Task instructions:
Leaving out the pictures, return word for word the stretch of entries below from the line holding "19/28/22 Est. MPG" through the line holding "address it properly.".

Dataset entries
+ + + + +

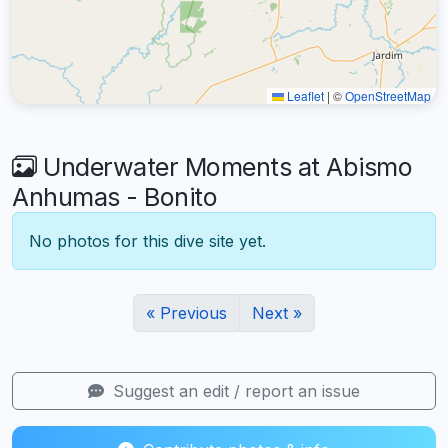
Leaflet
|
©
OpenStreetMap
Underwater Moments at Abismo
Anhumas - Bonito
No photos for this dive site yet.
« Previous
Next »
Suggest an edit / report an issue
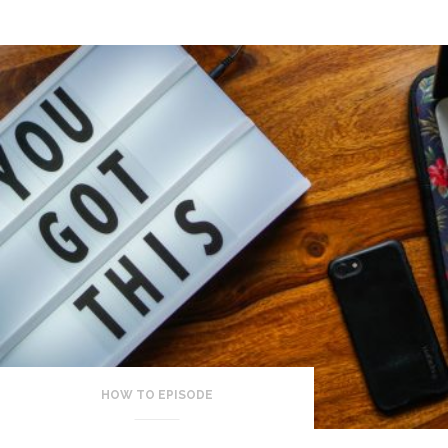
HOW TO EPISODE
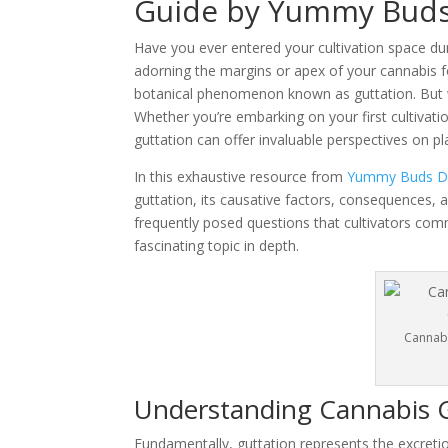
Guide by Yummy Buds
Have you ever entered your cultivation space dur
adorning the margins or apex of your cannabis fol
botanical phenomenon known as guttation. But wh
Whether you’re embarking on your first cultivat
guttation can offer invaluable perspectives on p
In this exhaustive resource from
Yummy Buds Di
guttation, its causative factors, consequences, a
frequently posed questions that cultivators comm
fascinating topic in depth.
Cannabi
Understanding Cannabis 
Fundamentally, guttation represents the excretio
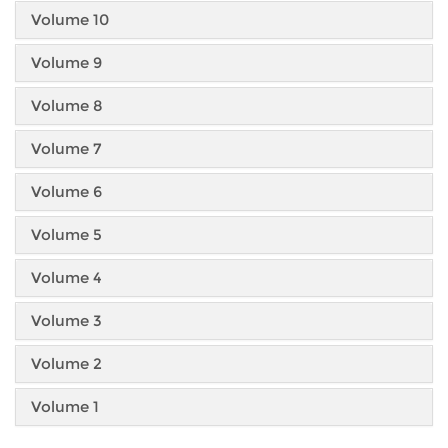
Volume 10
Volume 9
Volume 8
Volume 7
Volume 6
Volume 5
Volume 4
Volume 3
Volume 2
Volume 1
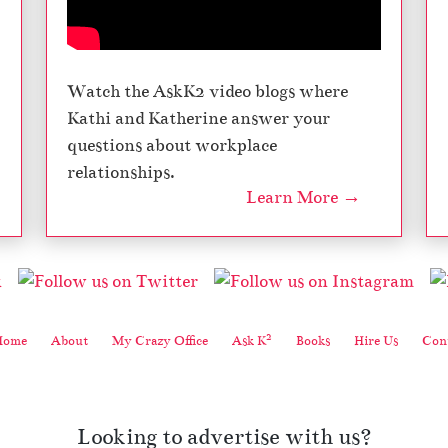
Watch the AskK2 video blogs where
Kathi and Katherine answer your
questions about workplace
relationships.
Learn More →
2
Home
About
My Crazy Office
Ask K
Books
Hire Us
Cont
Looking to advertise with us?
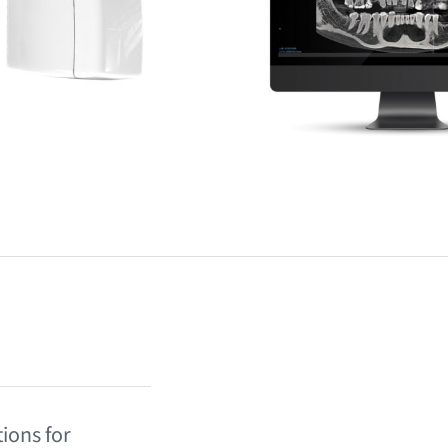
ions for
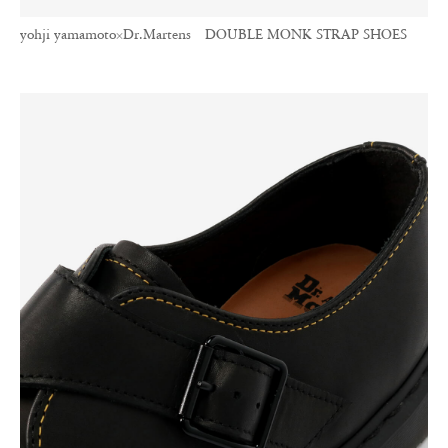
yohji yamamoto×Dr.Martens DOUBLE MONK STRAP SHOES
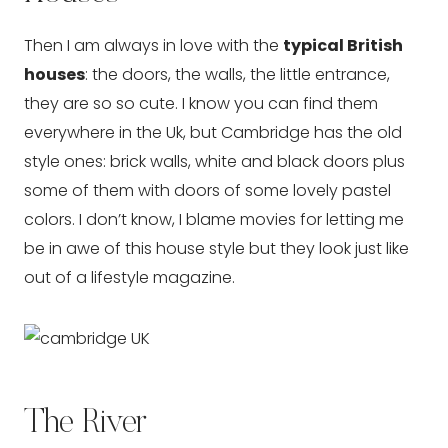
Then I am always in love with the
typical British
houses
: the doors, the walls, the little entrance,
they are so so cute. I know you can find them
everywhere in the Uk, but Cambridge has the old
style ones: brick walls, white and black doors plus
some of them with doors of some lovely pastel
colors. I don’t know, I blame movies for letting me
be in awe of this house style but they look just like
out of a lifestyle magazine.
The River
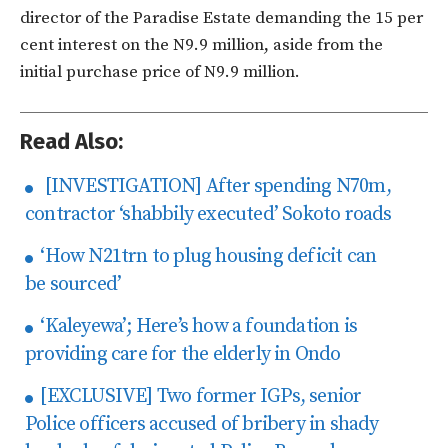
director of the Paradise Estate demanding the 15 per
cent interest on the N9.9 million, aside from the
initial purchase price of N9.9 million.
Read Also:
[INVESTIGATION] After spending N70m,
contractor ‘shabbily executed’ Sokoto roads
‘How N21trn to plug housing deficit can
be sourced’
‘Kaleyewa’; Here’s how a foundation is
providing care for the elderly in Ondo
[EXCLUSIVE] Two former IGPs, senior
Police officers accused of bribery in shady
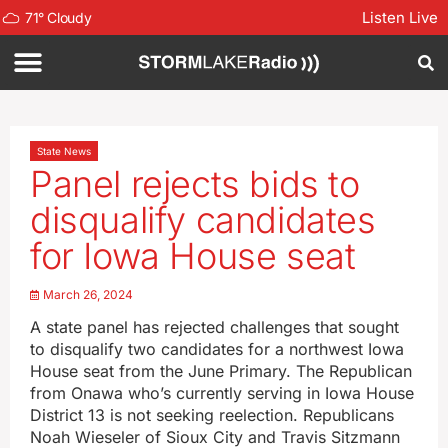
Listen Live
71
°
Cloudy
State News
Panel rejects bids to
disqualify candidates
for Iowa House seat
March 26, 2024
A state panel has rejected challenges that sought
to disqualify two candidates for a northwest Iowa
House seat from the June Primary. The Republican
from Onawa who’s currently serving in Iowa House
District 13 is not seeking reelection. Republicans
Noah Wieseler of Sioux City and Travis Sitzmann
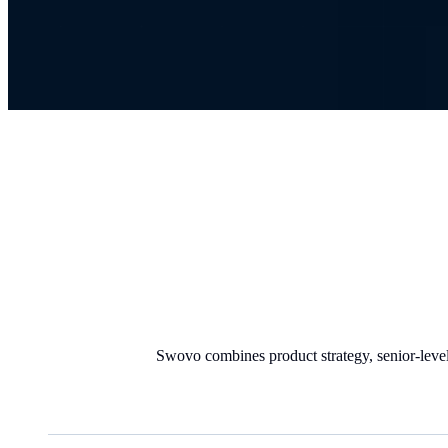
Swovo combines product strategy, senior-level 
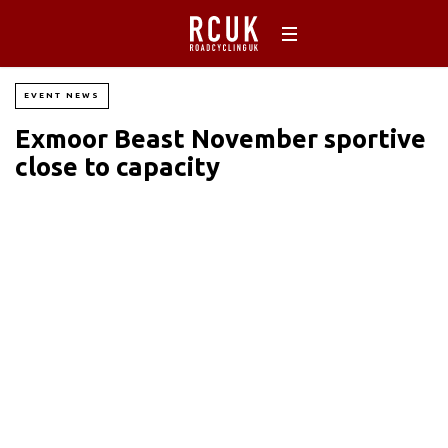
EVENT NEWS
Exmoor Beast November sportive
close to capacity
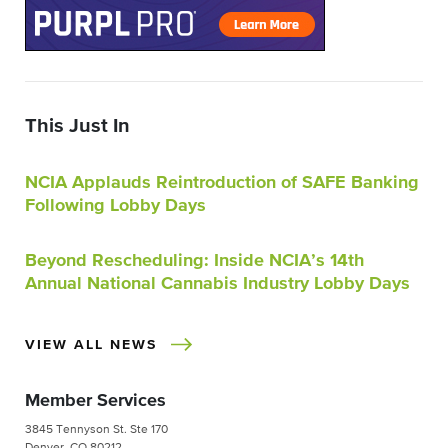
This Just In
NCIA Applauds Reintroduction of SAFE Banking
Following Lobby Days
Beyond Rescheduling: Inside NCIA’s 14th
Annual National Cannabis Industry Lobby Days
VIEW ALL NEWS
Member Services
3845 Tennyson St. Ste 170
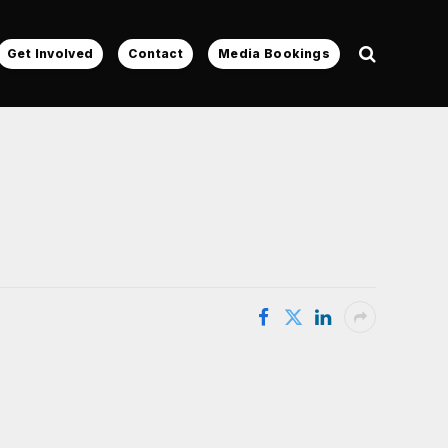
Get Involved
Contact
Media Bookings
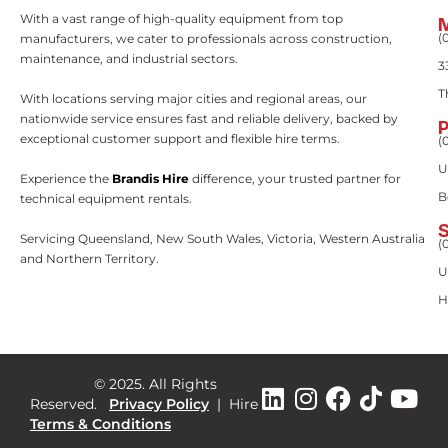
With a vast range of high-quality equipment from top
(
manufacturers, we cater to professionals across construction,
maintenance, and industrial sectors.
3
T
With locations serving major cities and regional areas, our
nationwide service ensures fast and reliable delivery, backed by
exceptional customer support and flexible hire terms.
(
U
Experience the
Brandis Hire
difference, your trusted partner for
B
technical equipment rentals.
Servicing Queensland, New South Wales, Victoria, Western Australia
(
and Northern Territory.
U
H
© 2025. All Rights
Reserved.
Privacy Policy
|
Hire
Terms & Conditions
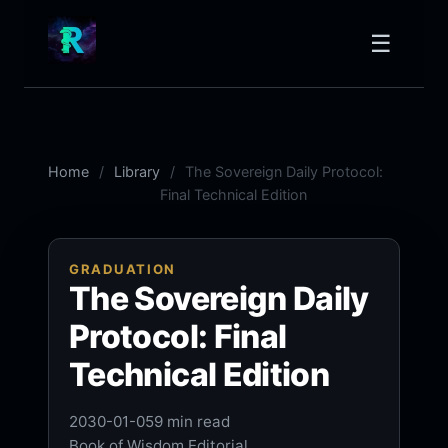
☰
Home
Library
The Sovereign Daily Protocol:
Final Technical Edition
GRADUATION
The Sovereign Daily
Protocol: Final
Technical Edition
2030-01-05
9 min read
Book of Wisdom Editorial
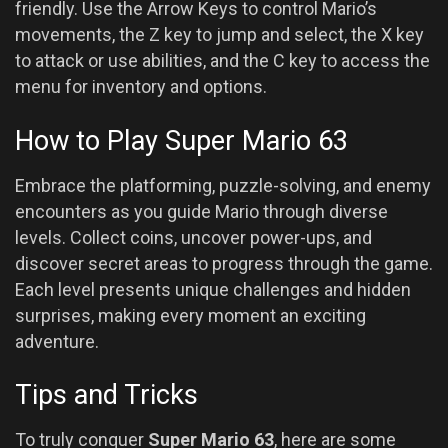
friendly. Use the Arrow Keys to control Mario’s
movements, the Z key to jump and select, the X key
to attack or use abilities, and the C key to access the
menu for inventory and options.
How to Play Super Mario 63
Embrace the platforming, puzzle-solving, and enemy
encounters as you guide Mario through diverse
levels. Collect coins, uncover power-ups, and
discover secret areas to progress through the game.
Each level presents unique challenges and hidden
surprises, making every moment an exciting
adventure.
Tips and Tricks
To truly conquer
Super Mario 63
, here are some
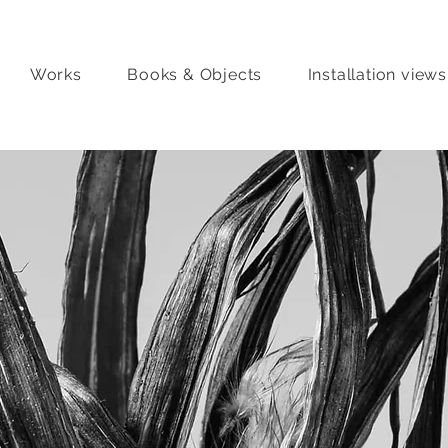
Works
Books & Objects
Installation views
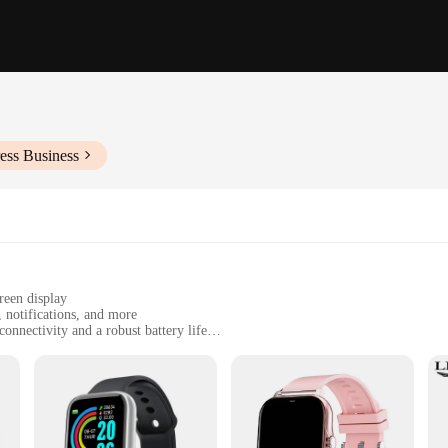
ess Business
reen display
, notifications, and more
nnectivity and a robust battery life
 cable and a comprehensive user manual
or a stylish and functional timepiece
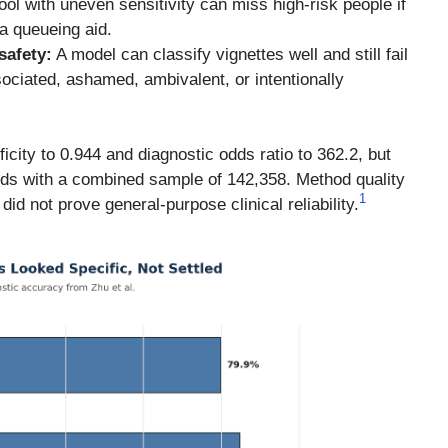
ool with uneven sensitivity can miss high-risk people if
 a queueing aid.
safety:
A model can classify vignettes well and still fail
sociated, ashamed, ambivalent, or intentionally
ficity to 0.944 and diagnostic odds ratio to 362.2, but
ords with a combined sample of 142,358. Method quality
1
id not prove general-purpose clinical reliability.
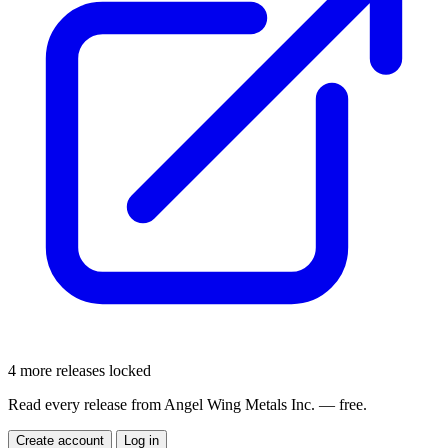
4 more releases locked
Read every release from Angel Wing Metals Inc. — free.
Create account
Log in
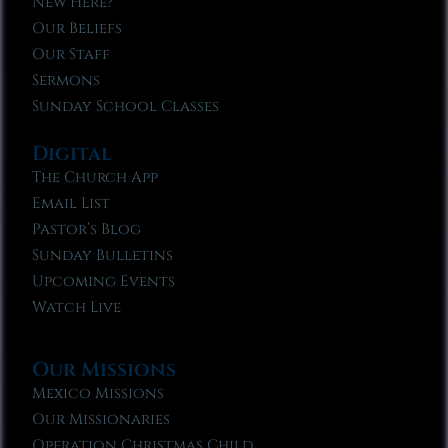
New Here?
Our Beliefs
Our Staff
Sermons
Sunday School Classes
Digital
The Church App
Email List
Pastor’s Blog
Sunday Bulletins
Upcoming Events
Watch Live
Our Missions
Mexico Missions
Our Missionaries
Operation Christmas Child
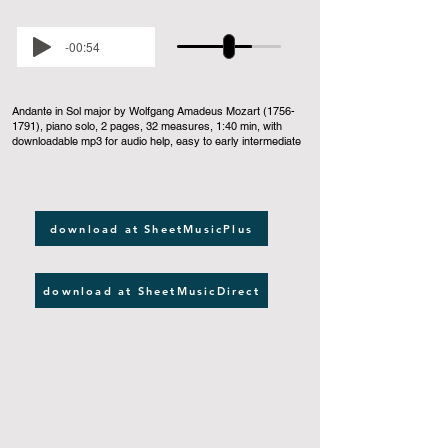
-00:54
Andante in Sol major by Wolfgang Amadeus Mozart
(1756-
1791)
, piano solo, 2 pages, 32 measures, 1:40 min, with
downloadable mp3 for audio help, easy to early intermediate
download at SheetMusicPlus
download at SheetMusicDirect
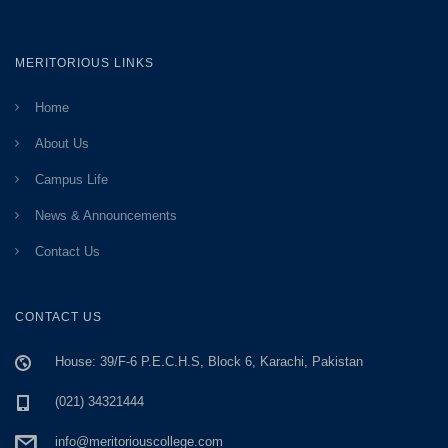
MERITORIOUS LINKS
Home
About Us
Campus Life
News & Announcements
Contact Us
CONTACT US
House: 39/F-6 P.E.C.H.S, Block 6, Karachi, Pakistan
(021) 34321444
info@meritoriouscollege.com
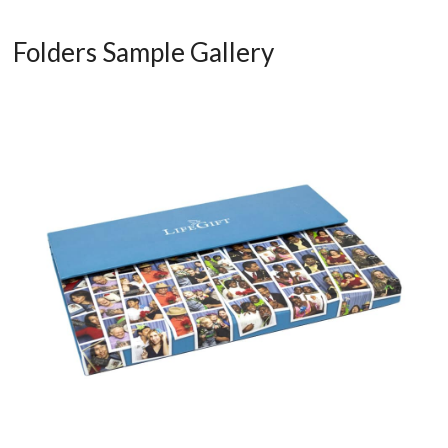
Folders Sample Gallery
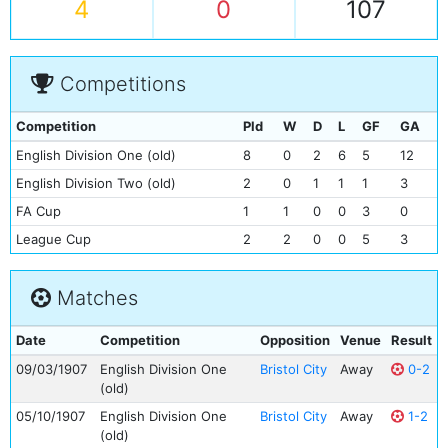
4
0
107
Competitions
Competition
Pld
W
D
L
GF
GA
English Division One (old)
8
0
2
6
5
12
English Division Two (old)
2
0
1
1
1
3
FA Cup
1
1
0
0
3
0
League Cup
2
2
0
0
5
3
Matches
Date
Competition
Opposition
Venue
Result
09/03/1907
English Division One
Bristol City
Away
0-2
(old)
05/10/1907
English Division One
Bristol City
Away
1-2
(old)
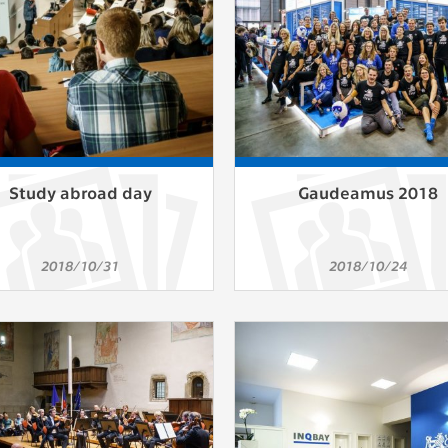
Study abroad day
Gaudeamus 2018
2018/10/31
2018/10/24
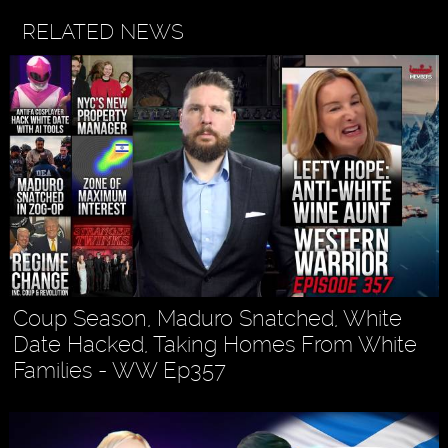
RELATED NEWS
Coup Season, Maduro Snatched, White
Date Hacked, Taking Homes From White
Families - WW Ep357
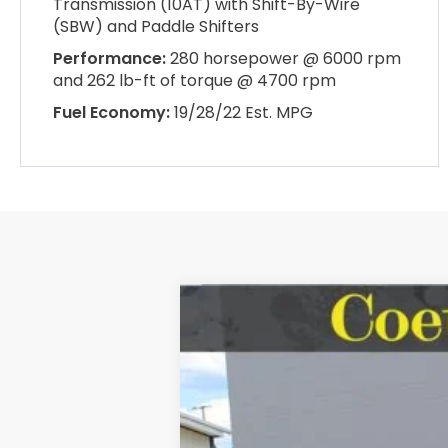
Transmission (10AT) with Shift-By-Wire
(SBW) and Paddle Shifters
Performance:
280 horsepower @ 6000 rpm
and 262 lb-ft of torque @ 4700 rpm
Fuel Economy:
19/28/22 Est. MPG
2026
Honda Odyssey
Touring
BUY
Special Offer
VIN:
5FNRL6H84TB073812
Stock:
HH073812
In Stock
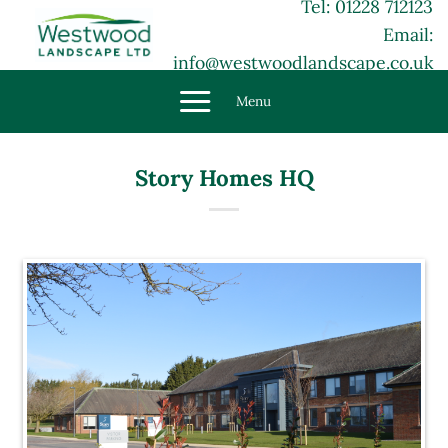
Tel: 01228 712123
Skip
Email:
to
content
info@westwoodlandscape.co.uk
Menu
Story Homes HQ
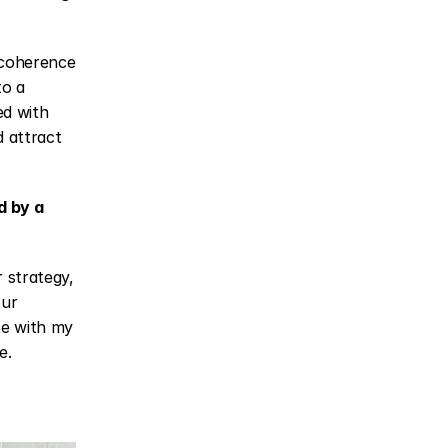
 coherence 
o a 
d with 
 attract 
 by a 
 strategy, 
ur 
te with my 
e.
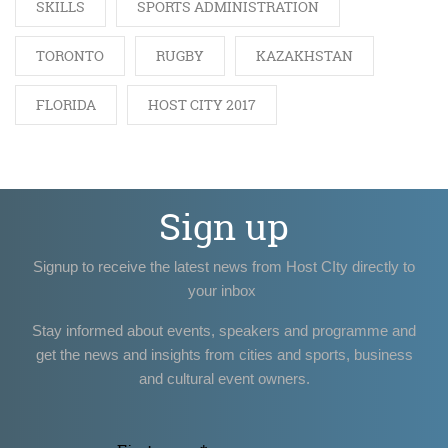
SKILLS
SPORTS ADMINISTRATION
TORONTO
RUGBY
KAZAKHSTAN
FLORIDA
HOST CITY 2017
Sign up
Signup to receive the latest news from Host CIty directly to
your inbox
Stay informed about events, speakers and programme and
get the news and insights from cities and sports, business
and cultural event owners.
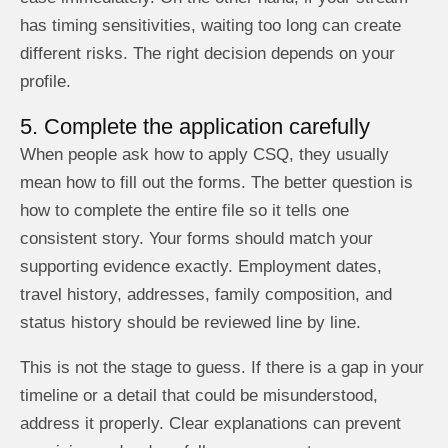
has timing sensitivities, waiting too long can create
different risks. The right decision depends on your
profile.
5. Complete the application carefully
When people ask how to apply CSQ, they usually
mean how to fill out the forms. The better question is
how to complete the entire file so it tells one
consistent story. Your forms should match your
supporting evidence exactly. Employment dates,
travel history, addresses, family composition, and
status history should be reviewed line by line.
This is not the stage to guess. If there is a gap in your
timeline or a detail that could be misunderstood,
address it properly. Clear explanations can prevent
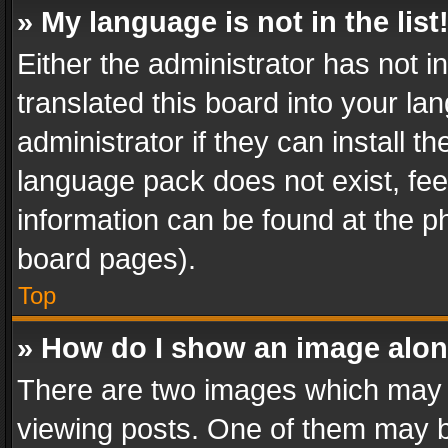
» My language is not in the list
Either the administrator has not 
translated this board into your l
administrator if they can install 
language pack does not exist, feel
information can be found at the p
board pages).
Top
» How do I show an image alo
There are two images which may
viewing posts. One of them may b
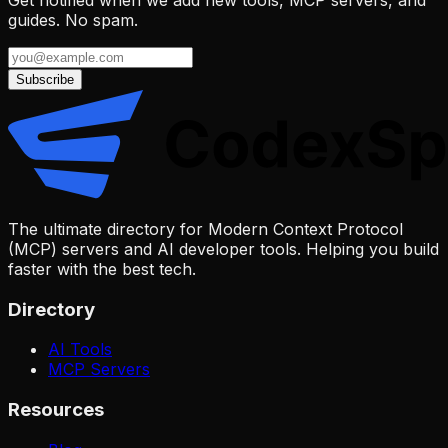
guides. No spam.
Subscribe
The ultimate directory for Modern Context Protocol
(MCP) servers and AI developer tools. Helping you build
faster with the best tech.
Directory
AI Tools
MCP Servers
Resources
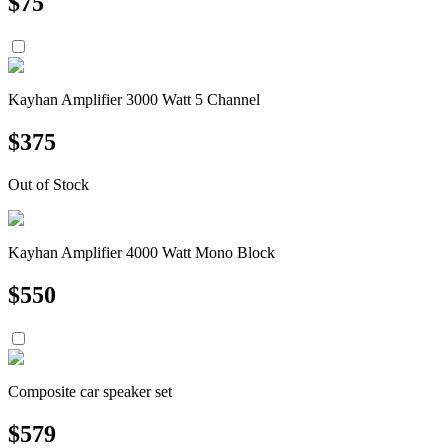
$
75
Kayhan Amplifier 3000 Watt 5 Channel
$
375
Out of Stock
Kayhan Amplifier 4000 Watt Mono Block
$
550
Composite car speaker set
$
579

+ + + + +

Output of the exercise:
19/28/22 Est. MPG
2026
Honda Odyssey
Touring
BUY
Special Offer
VIN:
5FNRL6H84TB073812
Stock:
HH073812
In Stock
Tel: 01228 712123
Skip
Email:
to
content
info@westwoodlandscape.co.uk
Menu
Story Homes HQ
 coherence 
o a 
d with 
 attract 
 by a 
 strategy, 
ur 
te with my 
e.
SKILLS
SPORTS ADMINISTRATION
TORONTO
RUGBY
KAZAKHSTAN
FLORIDA
HOST CITY 2017
Sign up
Signup to receive the latest news from Host CIty directly to
your inbox
Stay informed about events, speakers and programme and
get the news and insights from cities and sports, business
and cultural event owners.
has timing sensitivities, waiting too long can create
different risks. The right decision depends on your
profile.
5. Complete the application carefully
When people ask how to apply CSQ, they usually
mean how to fill out the forms. The better question is
how to complete the entire file so it tells one
consistent story. Your forms should match your
supporting evidence exactly. Employment dates,
travel history, addresses, family composition, and
status history should be reviewed line by line.
This is not the stage to guess. If there is a gap in your
timeline or a detail that could be misunderstood,
address it properly. Clear explanations can prevent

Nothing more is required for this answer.